Record low icecap extent on Sept 10, 2007
More below ...
The image below shows the current (Sept 10, 2007) extent of the Arctic Ice Cap. The magenta line indicates the normal extent of the icecap at it's summer minimum for the last 30 years. As you can see the current icecap area is far below the normal area. And it's still shrinking!
The graph shows the current area of the Arctic icecap compared to previous years. The 2007 icecap is reduced by 40% from it's normal area!
View the historical data using Google Earth
Check it out in Google Earth. Open this file in Google Earth to see a time based animation of the icecap's extent. Use the time slider to see the normal Arctic summers from 1978 to 2006. This animation was obtained from the NSIDC Google Earth page. Take a look to see this and much other data about the state of the cryosphere.
Real time View of the Arctic
You can also see the extent of the Arctic ice cap in real time directly in Google Earth. The image below is being updated everyday.
Opening of the Northwest Passage
The retreat of the icecap has opened up the fabled Northwest Passage for the first time!
On August 21, 2007 the Northwest Passage became open to ships without the need of an icebreaker. According to Nalan Koc of the Norwegian Polar Institute this is the first time since they began keeping records in 1972.
Just a week after Canada and the U.S. agreed to disagree over the ownership of the Northwest Passage, this summer's record melt of Arctic sea ice has unlocked the fabled polar shipping route more completely than ever before, the U.S. National Snow and Ice Data Center has announced.
"It's open," Mark Serreze, a senior scientist with research institute based in Boulder, Colo., said in an interview Tuesday. "It's unprecedented. Theoretically you could take a ship from Tokyo through the Northwest Passage to Boston. Not an easy sail, not a Sunday cruise, but it has started to happen."
Like the projected melting of the glaciers in Glacier National Park in the next 20 years, this latest event is unprecedented and adds to the evidence that global warming is happening much faster than anyone expected.
Rapid melting not just in the Arctic
Like the Arctic, the glaciers of north america are melting at unprecendented rates. Listen to Dan Fagre, an ecologist with the U.S. Geological Survey discuss the fate of the glacier's in Glacier National Park.
"The namesake glaciers for Glacier National Park are disappearing rapidly," he said. "Especially in the last several decades.
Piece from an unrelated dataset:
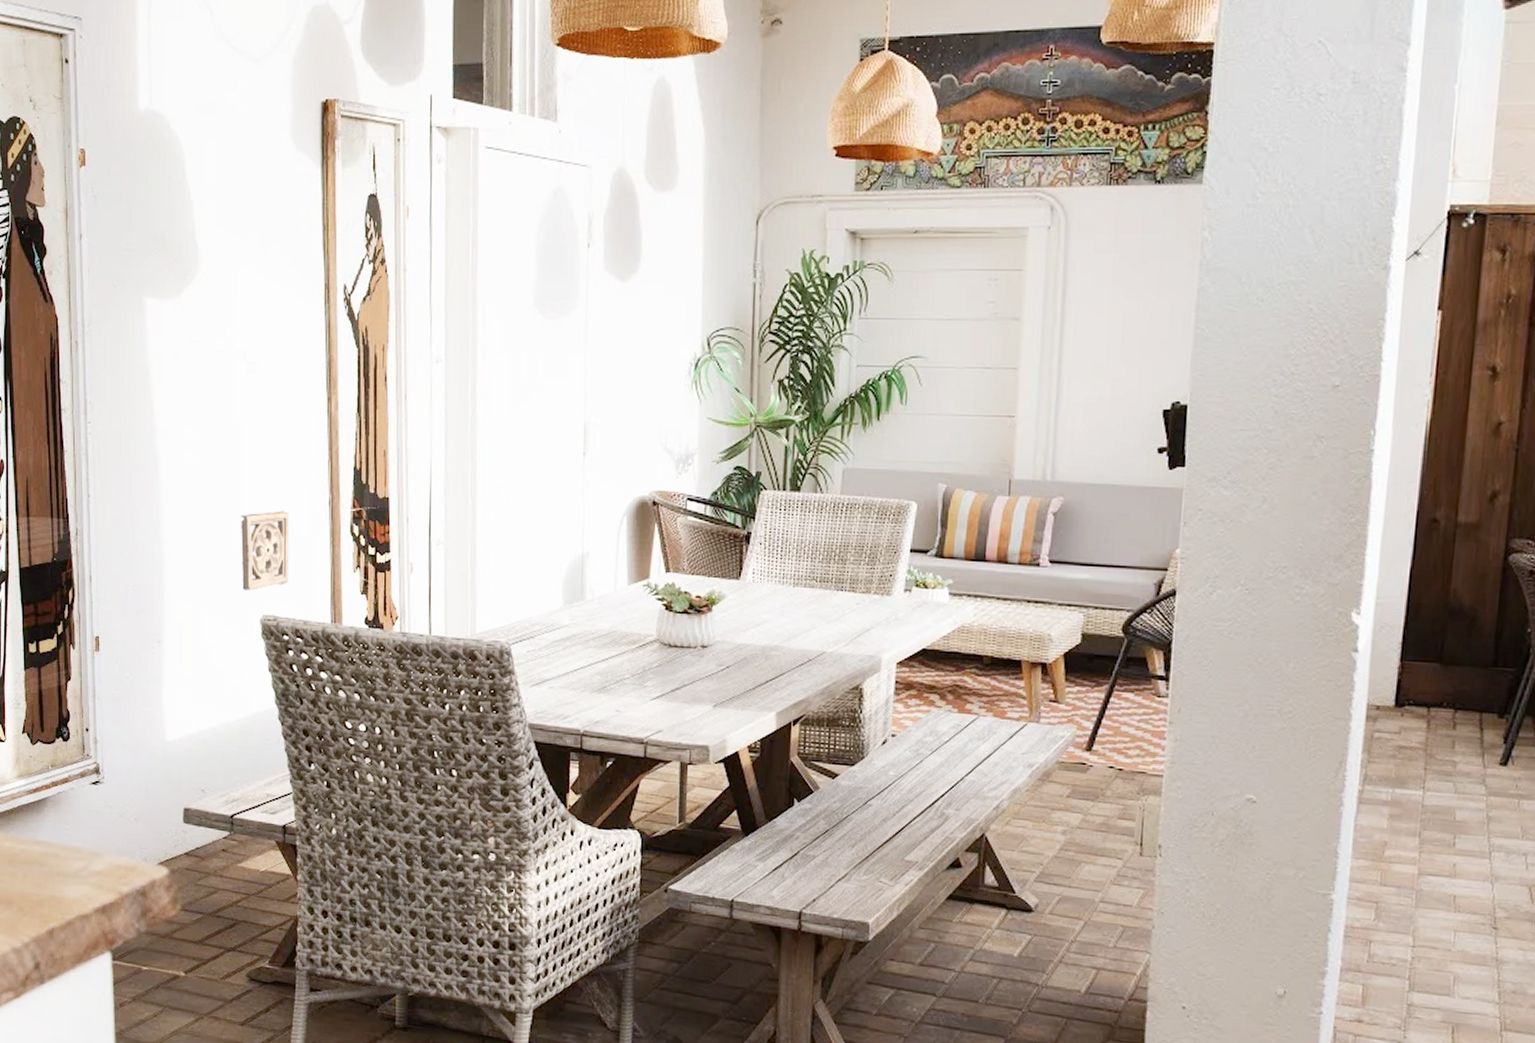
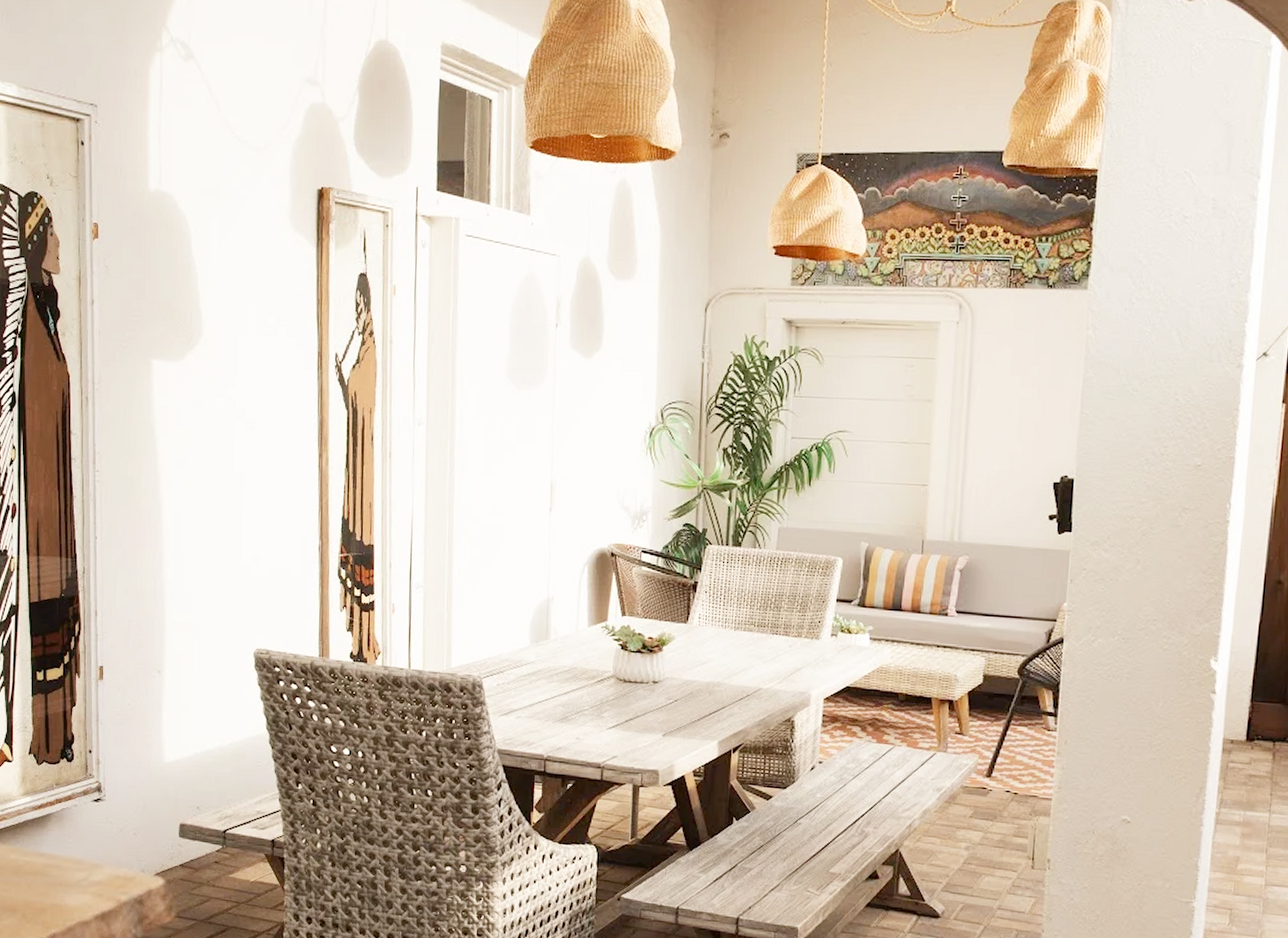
wall ornament: present [240,511,290,591] -> none [236,555,283,627]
These glaciers that numbered 150 when the park was first formed are now less than 27." More than 7,000 years ago, glaciers 900 to 1,500 meters thick covered this landscape. The constant ice flow carved out these jagged peaks and deep valleys. Now, Dan Fagre says the remaining glaciers are melting at an alarming rate. He blames global warming. "One glacier by itself can not invoke climate change. But, when you have all the glaciers in almost all of the mountain ranges of the entire globe responding the same way, then you know you have global phenomena. And in this case, the glaciers are responding to warming."
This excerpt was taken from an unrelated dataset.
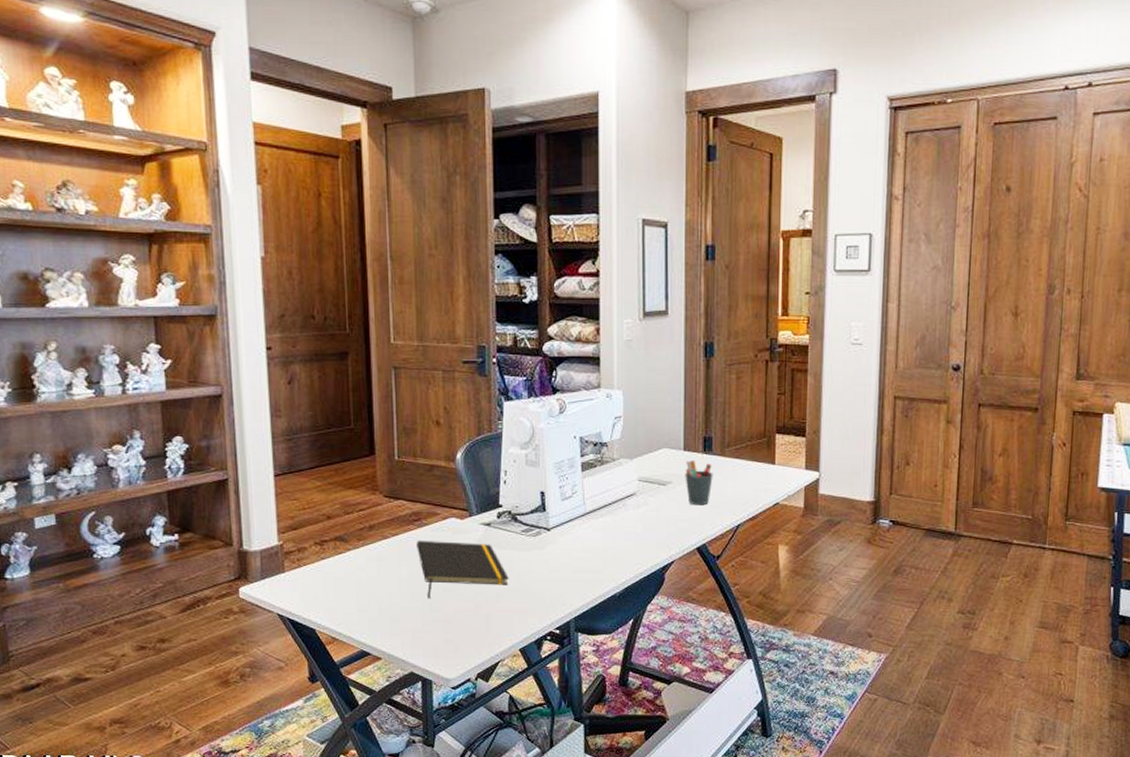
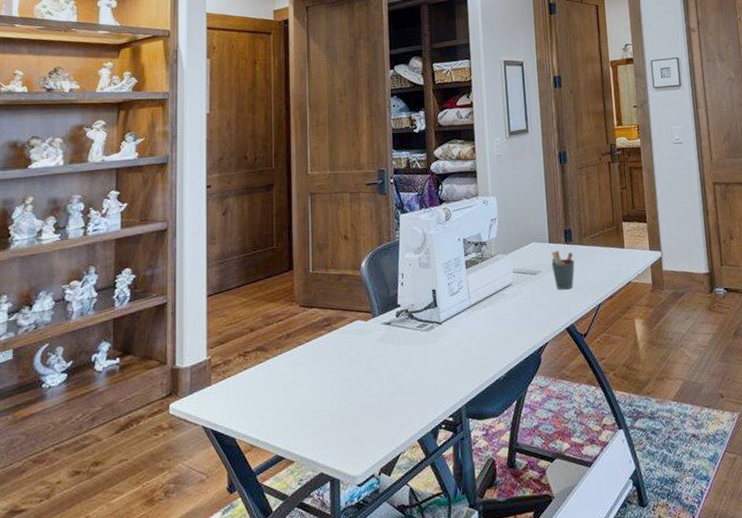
notepad: present [416,540,509,599] -> none [327,341,407,399]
Fagre says if the current melting trend continues all of the glaciers will be gone within 20 years.
The Park formerly know as Glacier
By the way, I was in Glacier National Park this summer and I could not find a single reference to the rapidly melting glaciers in the park bookstores. When I asked a park ranger if they had any books on global warming or on it's effect on Glacier, I was told that for the last 7 years, they have been forbidden to discuss this with tourists because it is controversial!
Amazingly, the park bookstore does not carry a single book on the glaciers of the park. It has apparently has been purged of all but the most cursory references to the glaciers in Glacier National Park. This is apparently intentional to avoid having to admit that the glaciers no longer exist they way they used to and that they will in fact soon be only a memory.
Sobering to realize that the very weather is not controlled solely by the whims of the gods, but also by the accidents of man.